**What to do:**
Please give a word-for-word repeat of the line containing "399 628 1298" and all lines that come after it in the entries below, ending at the last line.

* * * * *

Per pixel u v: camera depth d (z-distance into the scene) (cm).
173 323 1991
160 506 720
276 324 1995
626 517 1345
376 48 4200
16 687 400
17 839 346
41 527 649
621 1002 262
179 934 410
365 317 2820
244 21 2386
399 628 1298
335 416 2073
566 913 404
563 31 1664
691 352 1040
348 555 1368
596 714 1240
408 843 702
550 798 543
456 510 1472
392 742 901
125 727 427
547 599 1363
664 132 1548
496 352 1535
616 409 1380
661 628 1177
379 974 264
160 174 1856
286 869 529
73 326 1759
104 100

* * * * *

**Written answer:**
399 628 1298
335 416 2073
566 913 404
563 31 1664
691 352 1040
348 555 1368
596 714 1240
408 843 702
550 798 543
456 510 1472
392 742 901
125 727 427
547 599 1363
664 132 1548
496 352 1535
616 409 1380
661 628 1177
379 974 264
160 174 1856
286 869 529
73 326 1759
104 100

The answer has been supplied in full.